When Verizon and Vodafone set out to create Verizon Wireless, through the merger of Bell Atlantic Mobile and GTE Wireless, the idea was to create a successful network in the US. In the past thirteen years, the carrier has grown to the most popular in the US, surpassing long-time holder AT&T.
Verizon and Vodafone shared the company 55/45 respectively, but rumblings early this spring started the rumours of Verizon wanting to buy the company back from Vodafone. This was met with Vodafone saying if they had to they would look for a merger or buyout themselves, convinced the US market is the future of carrier profits.
The news today comes as a surprise, simply because Vodafone and Verizon boards unanimously agreed on the move. This is one of the biggest deals in recent history, but does not surpass Vodafone’s deal with Mannesmann for $185 billion.
Verizon will now take full control of the company and this will give the company huge profits in the next few years, provided Verizon Wireless continues to keep a steady line of subscribers, they currently have somewhere around 100 million.

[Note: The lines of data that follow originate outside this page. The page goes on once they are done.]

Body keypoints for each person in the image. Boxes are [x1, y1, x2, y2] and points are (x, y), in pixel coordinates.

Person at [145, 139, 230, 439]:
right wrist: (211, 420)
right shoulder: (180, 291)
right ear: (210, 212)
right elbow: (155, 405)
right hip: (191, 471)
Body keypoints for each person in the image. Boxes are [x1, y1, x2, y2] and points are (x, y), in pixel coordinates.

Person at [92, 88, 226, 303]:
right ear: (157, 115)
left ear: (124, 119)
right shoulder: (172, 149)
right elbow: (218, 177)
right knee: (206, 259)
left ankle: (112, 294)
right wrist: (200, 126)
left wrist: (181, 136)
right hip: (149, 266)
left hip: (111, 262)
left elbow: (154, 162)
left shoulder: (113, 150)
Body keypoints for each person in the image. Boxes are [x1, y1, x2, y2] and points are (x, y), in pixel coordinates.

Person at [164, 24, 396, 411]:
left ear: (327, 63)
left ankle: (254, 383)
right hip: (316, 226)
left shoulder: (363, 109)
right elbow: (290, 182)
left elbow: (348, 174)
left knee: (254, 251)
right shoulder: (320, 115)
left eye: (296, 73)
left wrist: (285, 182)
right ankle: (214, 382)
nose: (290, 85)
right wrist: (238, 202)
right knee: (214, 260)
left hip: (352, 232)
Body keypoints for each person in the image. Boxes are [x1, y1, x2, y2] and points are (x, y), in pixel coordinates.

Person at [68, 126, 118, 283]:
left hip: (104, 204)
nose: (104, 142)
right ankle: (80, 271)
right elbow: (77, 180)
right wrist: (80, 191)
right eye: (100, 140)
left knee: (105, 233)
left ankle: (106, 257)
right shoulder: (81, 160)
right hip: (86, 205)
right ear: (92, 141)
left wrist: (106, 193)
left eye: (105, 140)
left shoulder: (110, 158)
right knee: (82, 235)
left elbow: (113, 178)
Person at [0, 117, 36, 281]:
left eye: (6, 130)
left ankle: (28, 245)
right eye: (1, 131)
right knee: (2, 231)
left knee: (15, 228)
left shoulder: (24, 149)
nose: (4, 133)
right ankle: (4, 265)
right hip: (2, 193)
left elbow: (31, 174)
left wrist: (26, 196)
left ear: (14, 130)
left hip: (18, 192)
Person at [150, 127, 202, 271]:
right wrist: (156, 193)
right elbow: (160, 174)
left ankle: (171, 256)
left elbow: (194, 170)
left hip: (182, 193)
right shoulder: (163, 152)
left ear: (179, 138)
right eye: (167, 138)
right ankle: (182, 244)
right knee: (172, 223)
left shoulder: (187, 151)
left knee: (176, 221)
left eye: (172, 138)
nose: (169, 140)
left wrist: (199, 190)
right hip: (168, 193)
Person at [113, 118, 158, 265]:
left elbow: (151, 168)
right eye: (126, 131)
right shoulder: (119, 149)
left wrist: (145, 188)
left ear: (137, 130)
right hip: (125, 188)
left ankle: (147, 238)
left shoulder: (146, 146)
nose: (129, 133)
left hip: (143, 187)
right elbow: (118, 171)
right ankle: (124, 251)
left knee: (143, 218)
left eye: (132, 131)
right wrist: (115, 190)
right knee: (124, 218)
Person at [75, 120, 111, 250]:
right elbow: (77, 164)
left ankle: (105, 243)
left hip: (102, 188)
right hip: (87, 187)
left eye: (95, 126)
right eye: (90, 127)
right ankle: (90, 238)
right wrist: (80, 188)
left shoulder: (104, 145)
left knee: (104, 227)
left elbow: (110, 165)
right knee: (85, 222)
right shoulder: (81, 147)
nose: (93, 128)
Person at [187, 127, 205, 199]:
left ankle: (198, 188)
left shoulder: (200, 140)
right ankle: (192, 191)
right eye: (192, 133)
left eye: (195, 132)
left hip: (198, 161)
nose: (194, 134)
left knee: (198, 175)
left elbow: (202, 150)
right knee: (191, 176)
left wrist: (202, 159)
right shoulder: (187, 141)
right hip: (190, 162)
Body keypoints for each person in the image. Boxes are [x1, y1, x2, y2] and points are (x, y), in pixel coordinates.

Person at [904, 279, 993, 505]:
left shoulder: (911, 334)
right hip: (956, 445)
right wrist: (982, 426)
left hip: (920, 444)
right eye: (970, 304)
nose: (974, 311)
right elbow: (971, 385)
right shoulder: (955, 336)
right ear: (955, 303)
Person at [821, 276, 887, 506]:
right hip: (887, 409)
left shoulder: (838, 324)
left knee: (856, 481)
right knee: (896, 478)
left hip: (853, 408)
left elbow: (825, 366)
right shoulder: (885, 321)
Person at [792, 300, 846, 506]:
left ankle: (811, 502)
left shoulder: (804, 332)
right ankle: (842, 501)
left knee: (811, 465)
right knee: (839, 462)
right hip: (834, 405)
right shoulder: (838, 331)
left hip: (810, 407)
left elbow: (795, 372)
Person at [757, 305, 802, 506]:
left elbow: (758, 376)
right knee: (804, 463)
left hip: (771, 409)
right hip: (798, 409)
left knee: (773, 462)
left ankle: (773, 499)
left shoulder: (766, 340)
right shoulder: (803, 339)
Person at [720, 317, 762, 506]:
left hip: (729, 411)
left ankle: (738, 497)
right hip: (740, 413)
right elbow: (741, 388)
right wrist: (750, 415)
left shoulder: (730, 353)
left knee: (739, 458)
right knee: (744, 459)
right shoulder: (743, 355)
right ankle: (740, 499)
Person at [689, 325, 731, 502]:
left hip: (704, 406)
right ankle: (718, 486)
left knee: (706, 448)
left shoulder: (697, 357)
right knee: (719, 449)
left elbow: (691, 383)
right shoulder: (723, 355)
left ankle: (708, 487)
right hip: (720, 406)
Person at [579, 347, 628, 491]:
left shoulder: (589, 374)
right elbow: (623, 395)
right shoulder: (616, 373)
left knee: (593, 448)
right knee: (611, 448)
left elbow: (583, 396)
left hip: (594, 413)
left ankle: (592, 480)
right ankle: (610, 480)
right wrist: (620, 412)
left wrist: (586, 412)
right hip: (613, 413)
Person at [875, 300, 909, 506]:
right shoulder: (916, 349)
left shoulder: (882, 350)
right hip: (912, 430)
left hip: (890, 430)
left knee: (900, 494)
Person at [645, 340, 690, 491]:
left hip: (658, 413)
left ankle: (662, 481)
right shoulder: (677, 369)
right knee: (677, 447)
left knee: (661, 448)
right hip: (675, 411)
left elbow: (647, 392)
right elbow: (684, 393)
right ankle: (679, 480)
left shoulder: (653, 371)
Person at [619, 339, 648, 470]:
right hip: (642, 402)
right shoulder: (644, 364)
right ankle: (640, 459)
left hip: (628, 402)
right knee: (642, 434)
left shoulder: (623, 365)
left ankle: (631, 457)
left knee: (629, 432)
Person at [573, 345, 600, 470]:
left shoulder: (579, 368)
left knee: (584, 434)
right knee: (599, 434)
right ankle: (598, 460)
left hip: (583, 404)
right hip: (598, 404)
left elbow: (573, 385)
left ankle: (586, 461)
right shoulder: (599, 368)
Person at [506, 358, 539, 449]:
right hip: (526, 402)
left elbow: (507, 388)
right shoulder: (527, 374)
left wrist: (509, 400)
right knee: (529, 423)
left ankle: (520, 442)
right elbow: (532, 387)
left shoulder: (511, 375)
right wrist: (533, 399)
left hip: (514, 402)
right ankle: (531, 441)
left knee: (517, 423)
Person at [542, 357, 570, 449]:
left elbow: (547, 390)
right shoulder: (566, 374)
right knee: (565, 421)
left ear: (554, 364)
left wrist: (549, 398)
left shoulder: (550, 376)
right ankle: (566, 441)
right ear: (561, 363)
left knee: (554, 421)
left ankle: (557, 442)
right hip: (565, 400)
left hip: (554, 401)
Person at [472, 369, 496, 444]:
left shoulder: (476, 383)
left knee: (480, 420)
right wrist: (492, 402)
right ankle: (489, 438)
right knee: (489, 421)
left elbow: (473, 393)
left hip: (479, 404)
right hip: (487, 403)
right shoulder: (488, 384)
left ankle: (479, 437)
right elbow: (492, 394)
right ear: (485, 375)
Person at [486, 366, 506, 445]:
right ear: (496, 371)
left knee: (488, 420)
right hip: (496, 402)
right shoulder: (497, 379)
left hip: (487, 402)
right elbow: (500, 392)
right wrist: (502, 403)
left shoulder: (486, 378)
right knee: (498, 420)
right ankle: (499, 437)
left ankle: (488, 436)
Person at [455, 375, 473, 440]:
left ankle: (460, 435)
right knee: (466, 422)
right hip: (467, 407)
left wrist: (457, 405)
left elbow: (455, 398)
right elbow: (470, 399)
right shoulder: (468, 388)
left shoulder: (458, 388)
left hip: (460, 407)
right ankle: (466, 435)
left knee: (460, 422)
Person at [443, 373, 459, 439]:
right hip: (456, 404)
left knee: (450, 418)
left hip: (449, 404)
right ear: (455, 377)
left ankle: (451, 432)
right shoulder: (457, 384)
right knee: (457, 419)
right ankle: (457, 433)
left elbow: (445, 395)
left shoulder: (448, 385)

On Vodafone’s end, the company will get a nice pile of cash, split $58.9 billion in cash, $60.2 billion in Verizon stock and $11.1 billion from other transactions. This could be used to start other ventures in Europe and Australia, perhaps kickstarting 4G movements.
Big deals have failed before and the huge successes are few and far between, AOL and Time Warner is the biggest example of overpaying for something that will not give any reward in terms of content or profit. Verizon obviously knows what it is doing as it goes to buy Verizon Wireless, but was 45% of the company really worth $130 billion.